Het is een vicieuze cirkel – minder zeegras en schelpdieren plus meer zeewier betekent dat het water modderiger blijft na een grote storm. Dat blokkeert zonlicht, dat de oesters en het zeegras en alles nodig heeft om terug te stuiteren.
“Dit zijn een soort klassieke tekenen van degradatie, en we kunnen niet precies zeggen wat er aan de hand is, maar we weten dat we worden aangevallen door een reeks stressoren,” zegt Matso. “Dus als het je vriend was, wat zou je dan zeggen? Weet je, je zou zeggen: ‘Verbeter de dingen die je kunt.'”
Herinner je, hij zei dat het estuarium is als je vriend die echt ziek is. Hij zegt dat die vriendin meer tests nodig heeft, meer informatie, en meer hulp bij zoveel problemen als ze onder controle kan krijgen.
Voor het estuarium zijn de zorgdragers de gemeenschappen eromheen. En zij hebben enige vooruitgang geboekt bij het omkeren van de koers van de baai.

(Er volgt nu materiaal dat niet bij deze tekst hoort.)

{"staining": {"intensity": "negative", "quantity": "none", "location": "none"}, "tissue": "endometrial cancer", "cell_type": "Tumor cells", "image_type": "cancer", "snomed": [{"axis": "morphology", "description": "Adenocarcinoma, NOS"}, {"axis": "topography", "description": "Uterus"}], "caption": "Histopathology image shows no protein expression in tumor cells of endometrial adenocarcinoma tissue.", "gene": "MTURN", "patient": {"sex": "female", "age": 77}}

De kuststeden hebben miljoenen uitgegeven om hun afvalwaterzuiveringsinstallaties te verbeteren, die vroeger schadelijke voedingsstoffen in het water dumpten. Er wordt meer land in de buurt van de kust bewaard, wat helpt bij de afvloeiing. Mensen planten langzaam meer oesterbanken aan en verwijderen rivierdammen die vismigraties blokkeren.
Een veerkrachtig systeem
Matso zegt dat Great Bay en het estuarium van de Piscataqua River niet onherstelbaar zijn.

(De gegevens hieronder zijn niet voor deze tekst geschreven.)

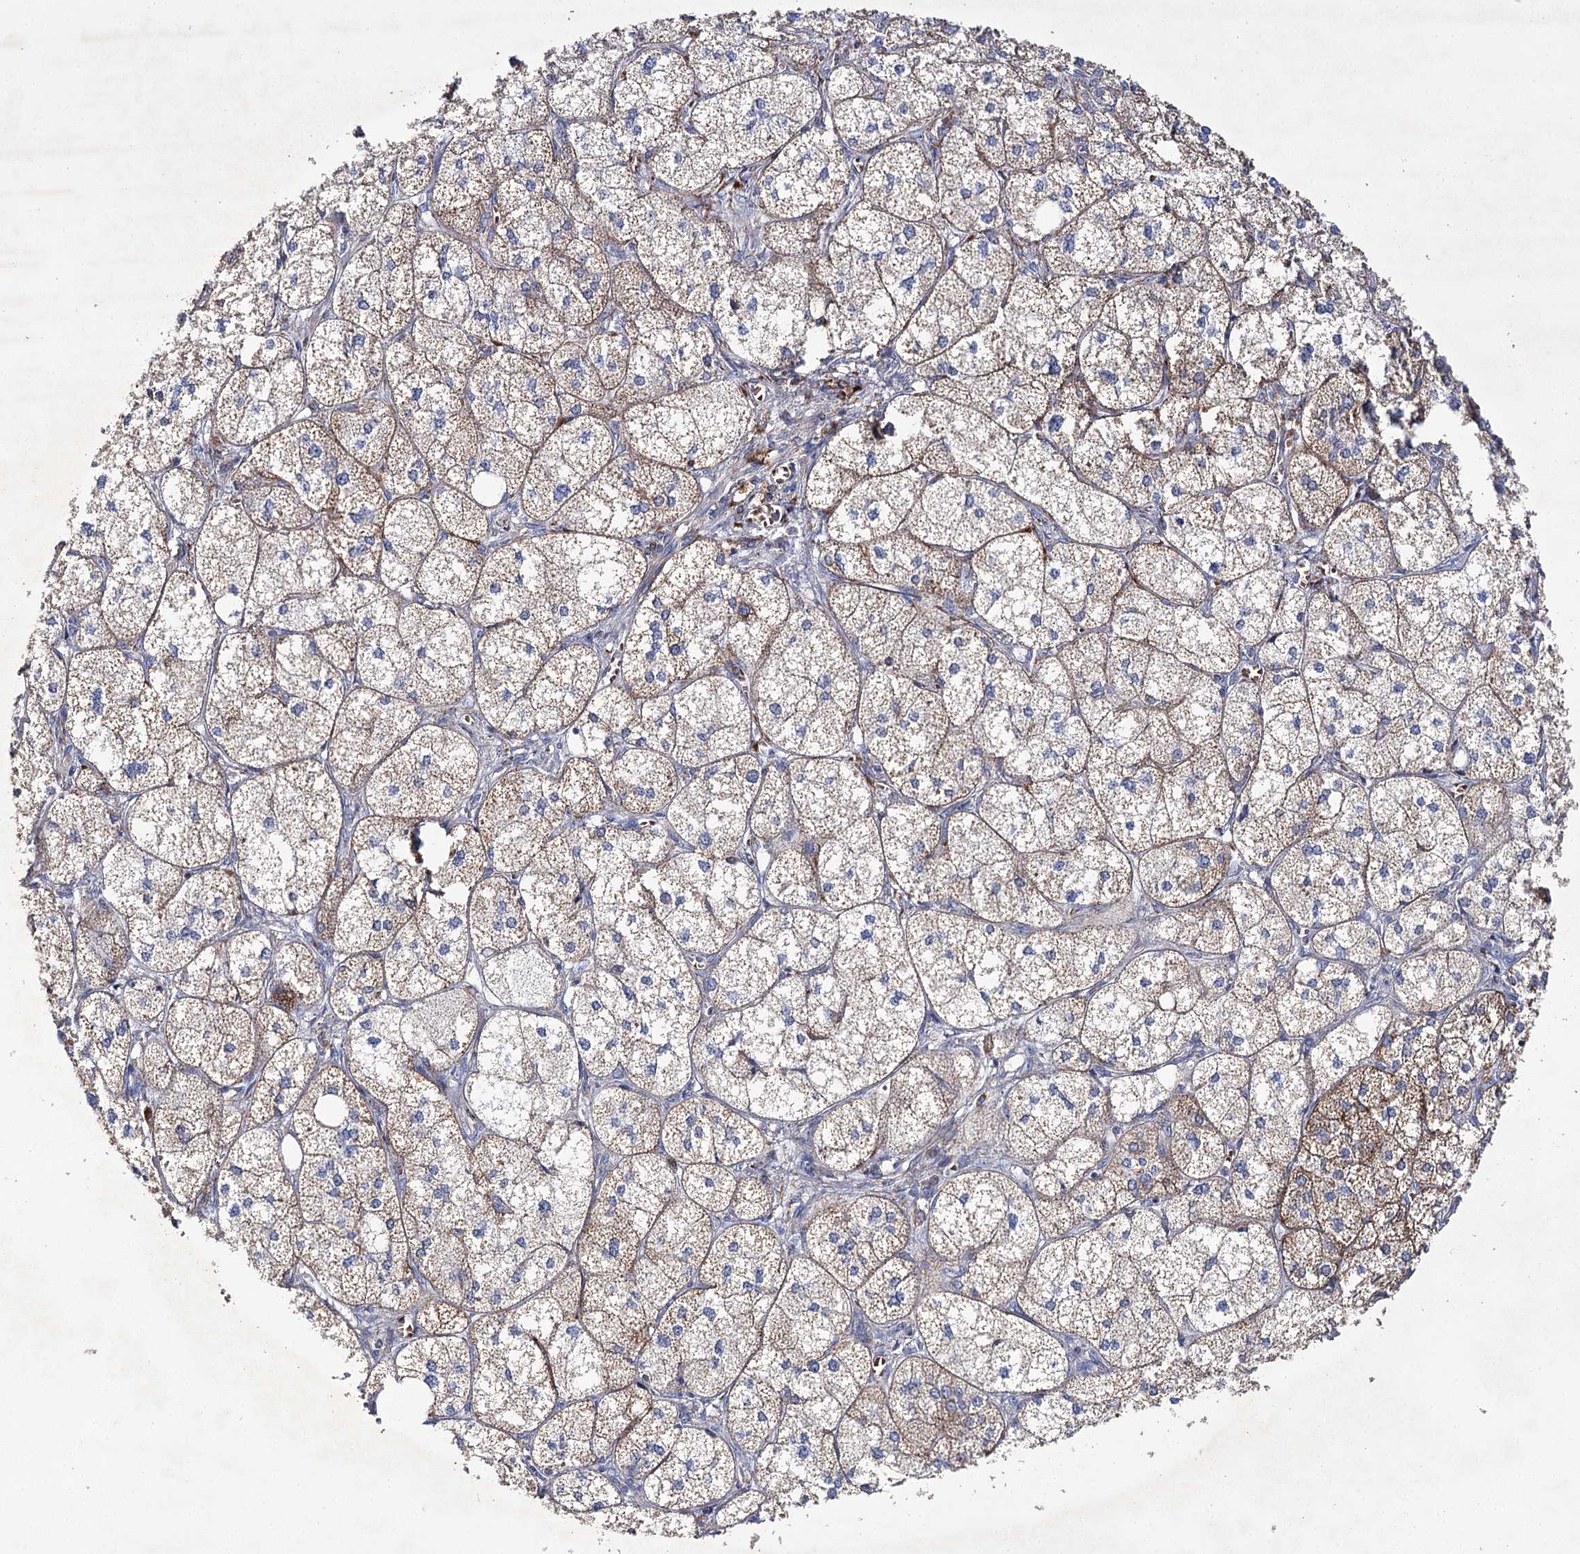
{"staining": {"intensity": "strong", "quantity": "25%-75%", "location": "cytoplasmic/membranous"}, "tissue": "adrenal gland", "cell_type": "Glandular cells", "image_type": "normal", "snomed": [{"axis": "morphology", "description": "Normal tissue, NOS"}, {"axis": "topography", "description": "Adrenal gland"}], "caption": "Immunohistochemistry (IHC) of unremarkable adrenal gland exhibits high levels of strong cytoplasmic/membranous staining in about 25%-75% of glandular cells. The staining was performed using DAB (3,3'-diaminobenzidine) to visualize the protein expression in brown, while the nuclei were stained in blue with hematoxylin (Magnification: 20x).", "gene": "COX15", "patient": {"sex": "female", "age": 61}}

“Er is heel weinig wetenschap die suggereert dat we ons niet kunnen herstellen,” zegt hij. “Wat de wetenschap suggereert is dat herstel moeilijk is.”
Als we teruggaan naar de kade, zegt hij dat wetenschappers nog veel onderzoek moeten doen naar zeegras, schelpdieren en drijvend sediment. En hij zegt dat steden moeten proberen de wildgroei van nieuwe ontwikkelingen in te dammen, en hun septische systemen en afvloeiend hemelwater beter moeten beheren.
“Dat is wat de gemeenschap moet beslissen: Gegeven die situatie, wat doen we?” zegt hij. “We weten dat deze stressfactoren er zijn en dat ze zullen doorgaan – klimaatverandering en meer stormen en dit soort dingen – dus we willen zo veerkrachtig mogelijk zijn.”
“En je kijkt rond en ziet hoe mooi het is, en dat is een stimulans op zich,” zegt hij.
Nu hun laatste studies klaar zijn, is het estuariumpartnerschap van plan om hun nieuwe gegevens door te nemen met lokale ambtenaren, in de hoop hen ideeën te geven over hoe ze kunnen helpen.